The singer then reverted to broadcasting on a sustained basis.

==15 Minutes with Bing Crosby unsponsored radio show (March 8 – July 15, 1932, CBS)==
On March 8, 1932, Crosby commenced evening radio shows on three nights a week for CBS on station WABC, on a sustaining basis, with Freddie Rich's Orchestra. The first week the shows aired on Tuesday, Thursday, and Saturday in the 6:30–6:45 pm time slot before switching to a Monday, Wednesday, and Friday format. In April Crosby embarked on a tour of Paramount-Publix theatres, working across the country to Hollywood where he was to make the film The Big Broadcast. At each location, he continued to broadcast his show until he reached the West Coast. On July 12, Variety carried a review of Bing's radio show. "With a new corking musical background, Bing Crosby was at his best over WABC from a Hollywood pickup. ..." Soon afterwards Crosby's contract expired on July 15 and he and CBS could not agree on the new one which apparently would have imposed a 35 percent pay cut on him. Crosby did not return to the air until January 1933.

==Chesterfield Cigarettes Presents "Music That Satisfies" (also known as Chesterfield Time)==
After almost seven months off the air, Bing Crosby started a new radio program called Chesterfield Cigarettes Presents "Music That Satisfies" on CBS, originating from station WABC in New York.

The "Music That Satisfies" series had begun in the fall of 1932 with Arthur Tracy, Ruth Etting and Alexander Gray appearing on different nights of the week accompanied by Nat Shilkret and his Orchestra. Norman Brokenshire was the announcer.
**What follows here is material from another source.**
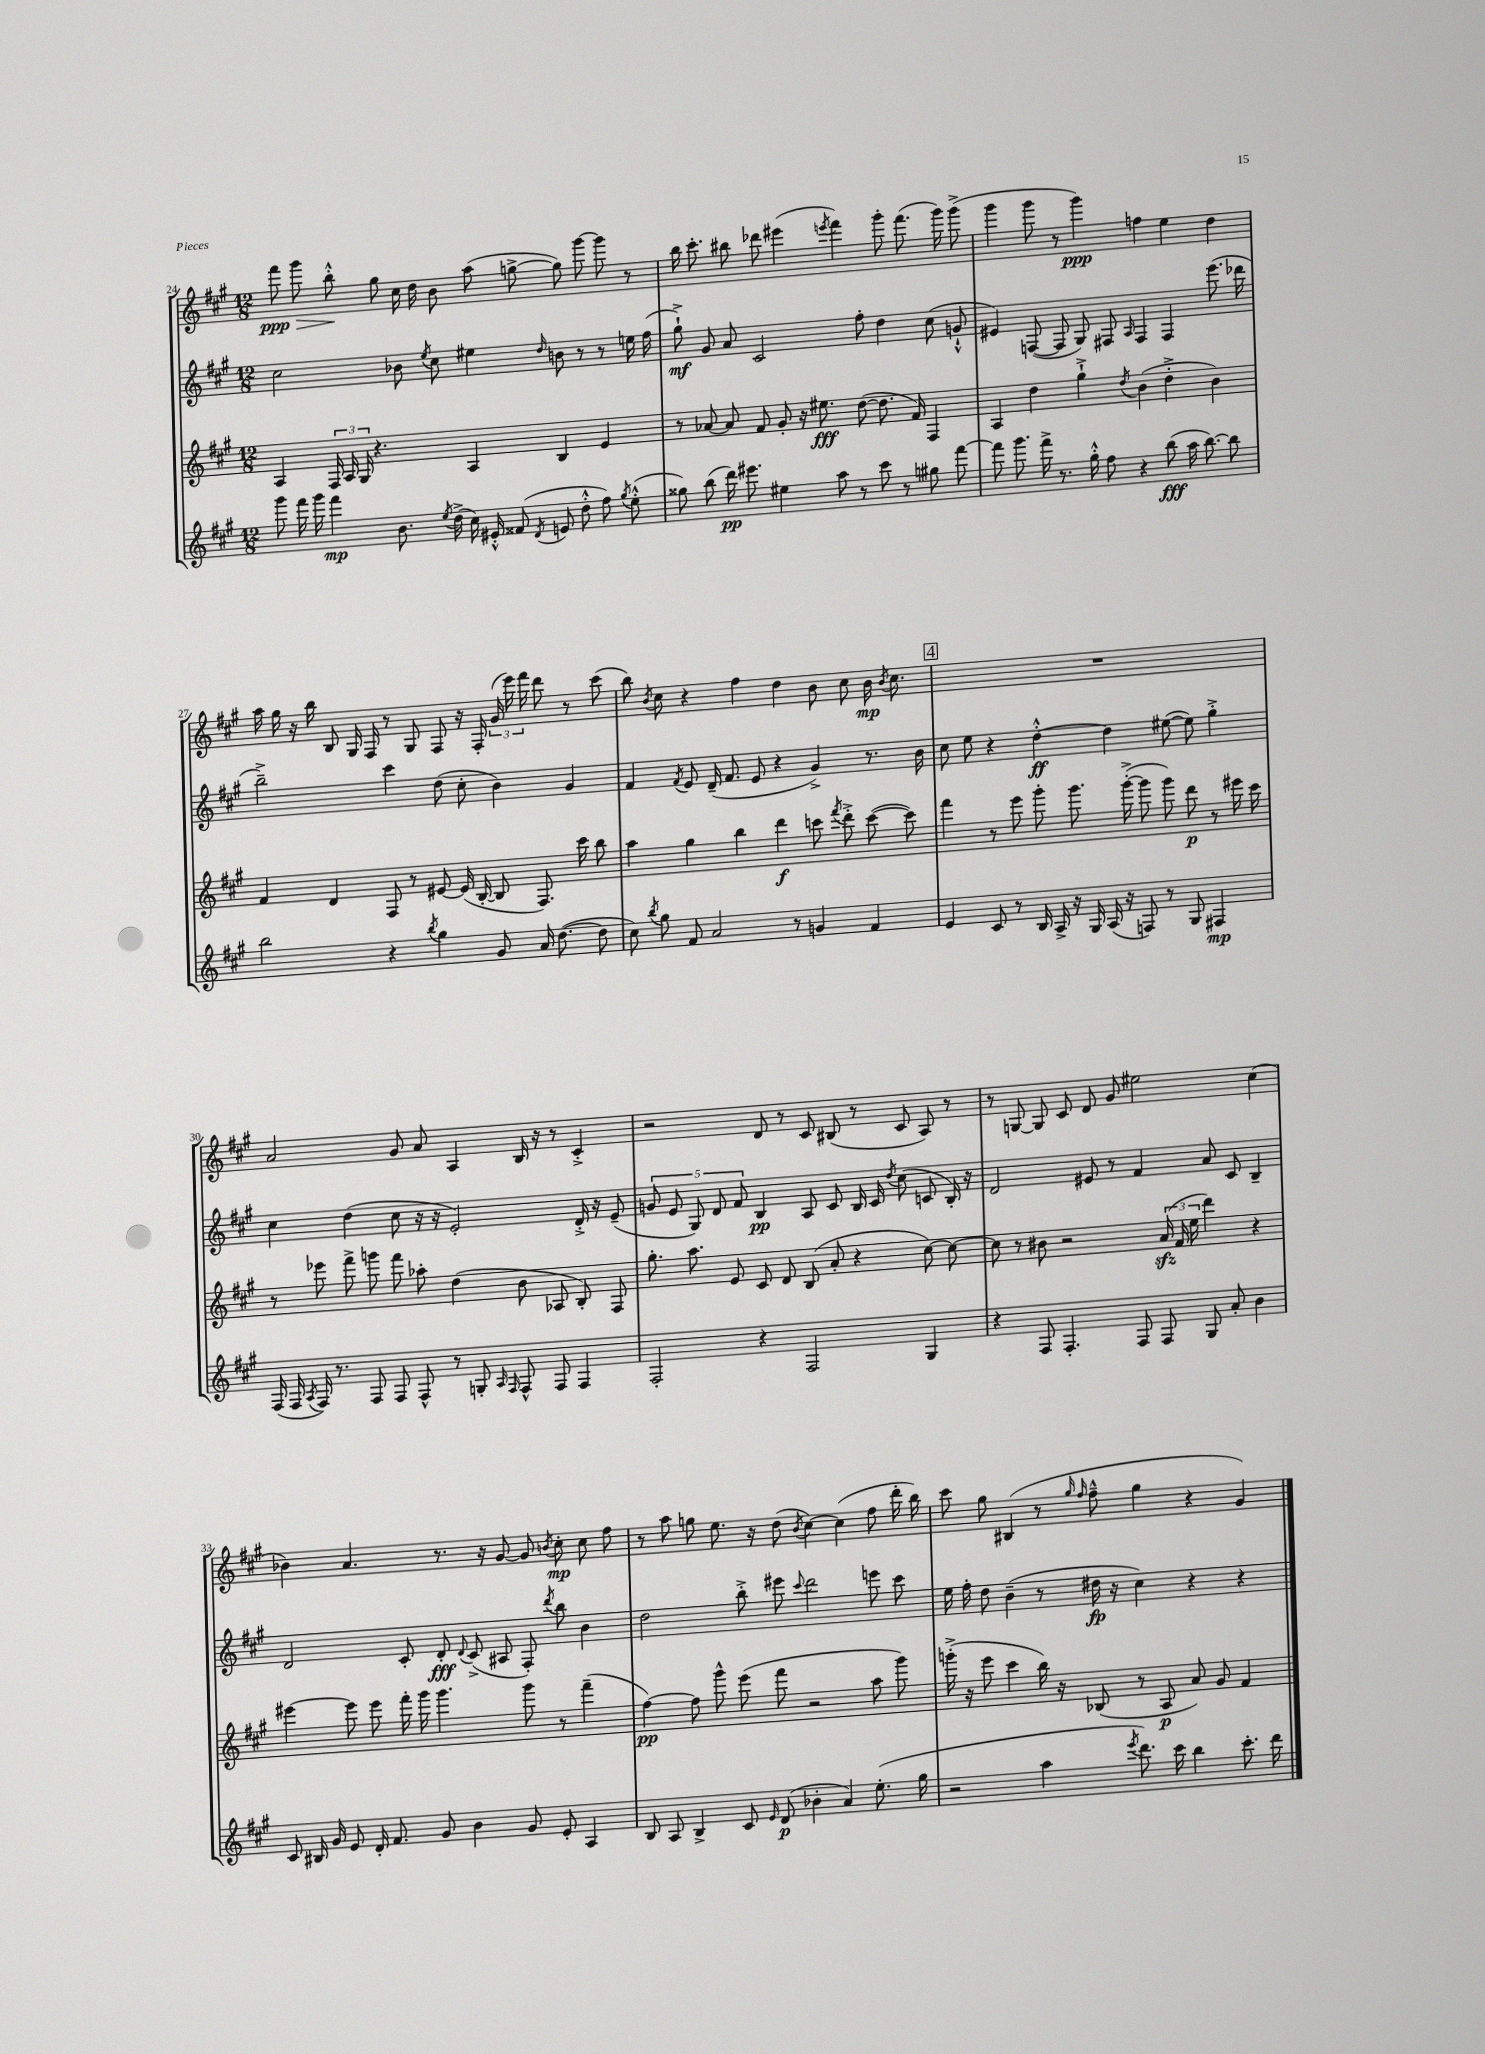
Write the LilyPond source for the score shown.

Sponsored by Chesterfield Cigarettes, the show was re-launched in January 1933 and broadcast each night (except Sundays) from WABC New York, at 9–9:15 pm EST with Crosby appearing on Wednesdays and Saturdays. On other nights, Ruth Etting (Mondays and Thursdays) and Tom Howard and George Shelton (Tuesdays and Fridays) were featured. Jane Froman replaced Howard and Shelton on February 21. The show came from New York with Norman Brokenshire again acting as announcer and Lennie Hayton conducting the orchestra. Eddie Lang accompanied Crosby, who used "Just an Echo" as his closing theme song.
Crosby's contract paid him $2000 a week for 13 weeks and he made his bow on January 4. Variety liked it saying, "... As far as this quarter hour is concerned, it is highly palatable stuff, if not particularly distinguished. Crosby and Hayton are both adept but the presentation is quite formula featuring Crosby in three and a half songs not counting the 'Please' vamp-in."

Eddie Lang had a chronically inflamed sore throat and had felt ill for a year or eighteen months. Crosby persuaded Lang to see a doctor and the doctor advised a tonsillectomy. Unfortunately Lang did not come out from under the general anaesthetic and he died on March 26, 1933.

Crosby had to leave for Hollywood after his appearance on the show on March 29 to make College Humor for Paramount Pictures. The film studio agreed to pay the line charges figure of around $1800 a week and for the band (another $2300 weekly) for the balance of Crosby's contract with Chesterfield which ran until April 15, 1933. Paul Douglas was the announcer for the Hollywood based show with Raymond Paige becoming conductor.
After the April 15 program the show was discontinued for the summer.